I’ve been trying to figure out how to get a working dataloader for the two - they both have the exact same item and batch transforms and yet I am getting errors. I’m not sure what I am missing or what the best solution might be - everything I’ve seen on the topic focuses on multi-modal problems which are a different level of complexity.
Here’s an excerpt of my current (failing) attempt -
dblock = DataBlock(blocks=(ImageBlock, MultiCategoryBlock),
splitter=splitter,
get_x=get_x,
get_y=get_y,
item_tfms=Resize(448, ResizeMethod.Pad, pad_mode=‘zeros’),
batch_tfms=aug_transforms(size=224, min_scale=0.75))
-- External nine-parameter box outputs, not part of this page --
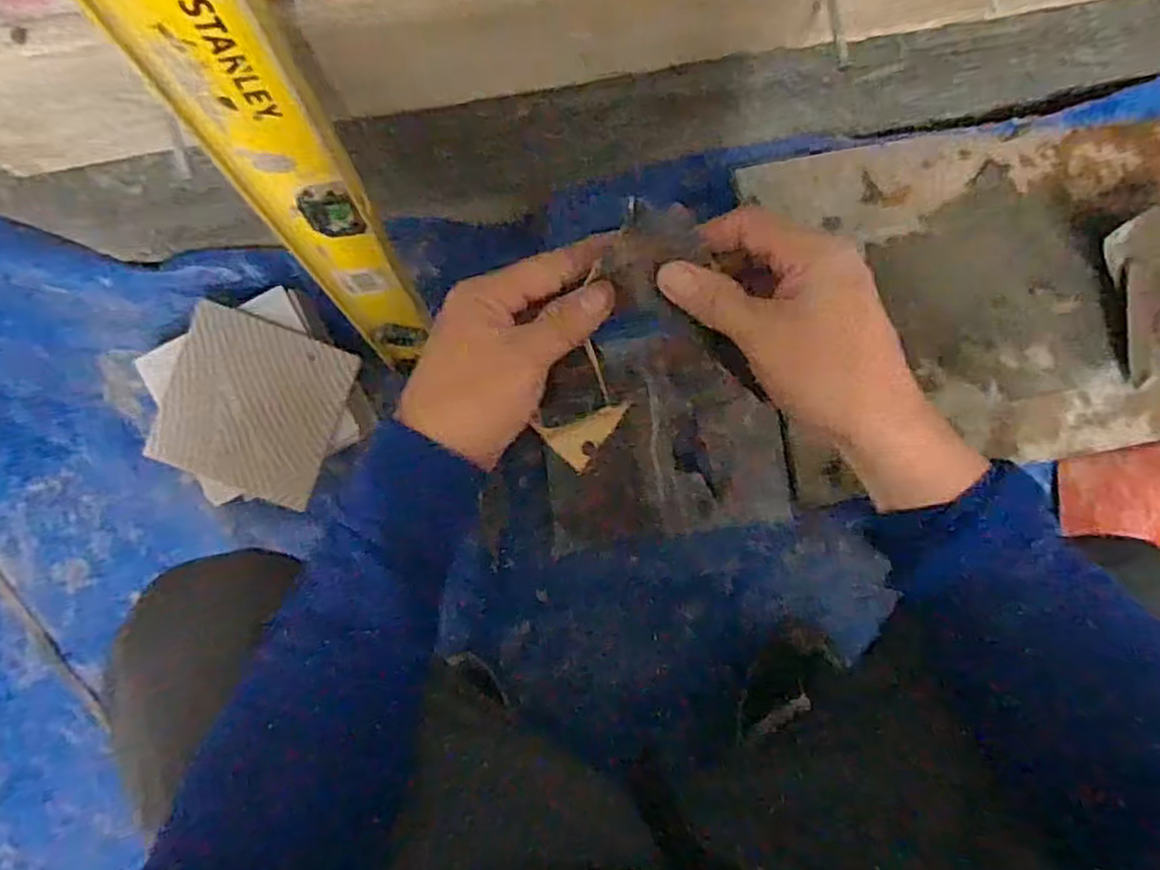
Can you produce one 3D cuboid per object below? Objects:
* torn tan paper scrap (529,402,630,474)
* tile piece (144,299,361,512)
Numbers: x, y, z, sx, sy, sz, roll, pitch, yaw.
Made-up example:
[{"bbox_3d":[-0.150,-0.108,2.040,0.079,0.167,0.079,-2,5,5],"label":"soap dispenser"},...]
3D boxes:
[{"bbox_3d":[0.004,0.003,0.349,0.045,0.005,0.028,-13,76,4],"label":"torn tan paper scrap"},{"bbox_3d":[-0.289,-0.023,0.633,0.141,0.008,0.152,22,97,-13],"label":"tile piece"}]

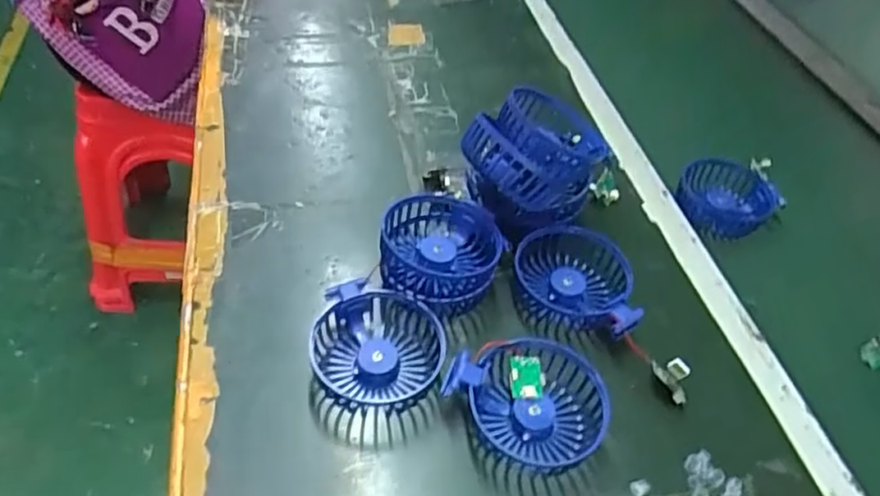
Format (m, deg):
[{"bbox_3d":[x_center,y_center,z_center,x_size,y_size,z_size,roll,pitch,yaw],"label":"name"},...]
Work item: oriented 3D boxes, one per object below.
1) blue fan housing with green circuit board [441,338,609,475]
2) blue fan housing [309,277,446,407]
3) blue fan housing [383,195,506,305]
[{"bbox_3d":[0.062,0.101,0.431,0.082,0.036,0.094,-33,59,-31],"label":"blue fan housing with green circuit board"},{"bbox_3d":[-0.043,0.067,0.447,0.089,0.032,0.077,12,47,4],"label":"blue fan housing"},{"bbox_3d":[0.000,0.004,0.494,0.086,0.053,0.091,4,47,-4],"label":"blue fan housing"}]

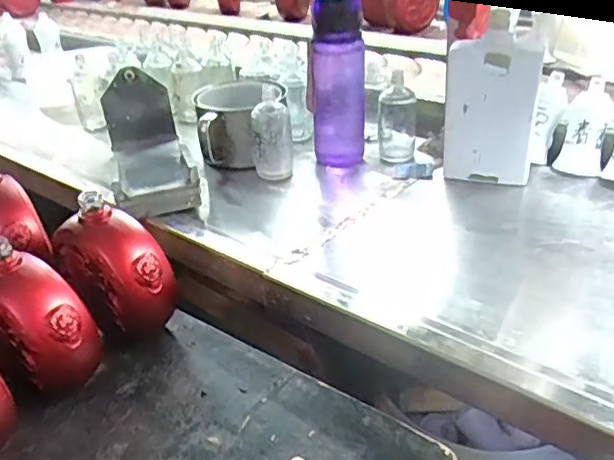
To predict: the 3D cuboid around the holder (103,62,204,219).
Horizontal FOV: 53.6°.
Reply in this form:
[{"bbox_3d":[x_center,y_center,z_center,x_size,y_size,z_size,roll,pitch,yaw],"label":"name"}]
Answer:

dls1 = dblock.dataloaders(df)
dblock2 = DataBlock(blocks = (ImageBlock, MultiCategoryBlock),
get_items=get_image_files,
splitter=RandomSplitter(seed=42),
get_y=Pipeline([using_attr(RegexLabeller(r’(.+)_\d+.jpg$’), ‘name’), lambda label: [label]]),
item_tfms=Resize(448, ResizeMethod.Pad, pad_mode=‘zeros’),
batch_tfms=aug_transforms(size=224, min_scale=0.75))
dls2 = dblock2.dataloaders(path2/“images”)
dls = DataLoaders(dls1, dls2)
learn = cnn_learner(dls, resnet50, metrics=partial(accuracy_multi, thresh=0.2))
learn.fine_tune(3, base_lr=3e-3, freeze_epochs=4)
Is there a thread or tutorial on this that I keep missing?